Melting'Potes Melting'Potes

Melting'Potes Melting'Potes

novembre 25, 2025

la marge brute de 42,7 % sur les génériques est une illusion statistique. la marge nette après clawbacks, frais de conformité, coûts informatiques et pression réglementaire est de -1,3 % en moyenne selon l’analyse de la Fédération des Pharmaciens Indépendants (FPI) 2024. les grandes chaînes externalisent les coûts opérationnels vers les franchisés. c’est un modèle de précarisation systémique. il n’y a pas de solution sans rupture de la chaîne de valeur.

Alain Millot

Alain Millot

novembre 26, 2025

Il est regrettable que l’analyse proposée néglige l’impact structurel de la régulation fiscale sur les petites entités pharmaceutiques.
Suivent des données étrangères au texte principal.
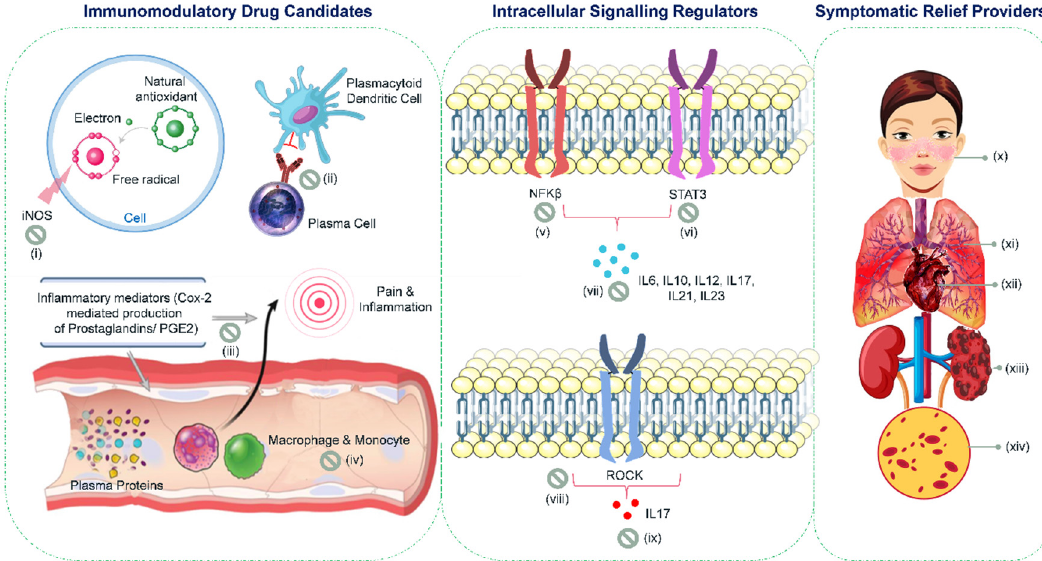
Figure 3. Pharmaco-mechanistic profile of phyto-metabolites in treating systemic lupus erythromatosus. Plant-derived phytoconstituents serve as ( i ) nitric oxide synthase (iNOS) inhibitors and promote the scavenging of free radicals, thereby preventing SLE associated DNA damage (alizarin, asperuloside, α -amyrin, β -amyrin, andrographolide, angelic acid, cadinol, isophytol, β -phellandrene, galic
La déduction des charges déductibles, la dépréciation des équipements et la fiscalité des marges brutes ne sont pas pris en compte dans les chiffres cités. Une analyse rigoureuse exigerait une modélisation comptable à trois niveaux, intégrant les flux de trésorerie différés et les clauses de révision contractuelle des PBMs. Sans cela, toute conclusion est fondamentalement erronée.

Christophe Farangse

Christophe Farangse

novembre 28, 2025

comment les gens font pour vivre avec ça ? je vais chez mon pharmacien il me dit que le médicament coûte 5€ mais lui il reçoit 2€ et il doit rendre 1€ à la fin du mois. il travaille 12h par jour. c’est pas normal. pourquoi personne fait rien ?

Marcel Schreutelkamp

Marcel Schreutelkamp

novembre 28, 2025

en france on a un truc fou : les pharmacies de quartier sont des lieux de vie. pas des boutiques de médicaments. mon voisin, pharmacien depuis 40 ans, connaît le nom de tous ses patients, leur chien, leur petit-enfant, leur maladie chronique. il fait des visites à domicile. il donne des conseils gratuits. les PBMs ? il les appelle "les bureaucrates du pire". et il a raison. on a perdu l’essentiel : la relation humaine. les grandes chaînes vendent des pilules, pas de la confiance.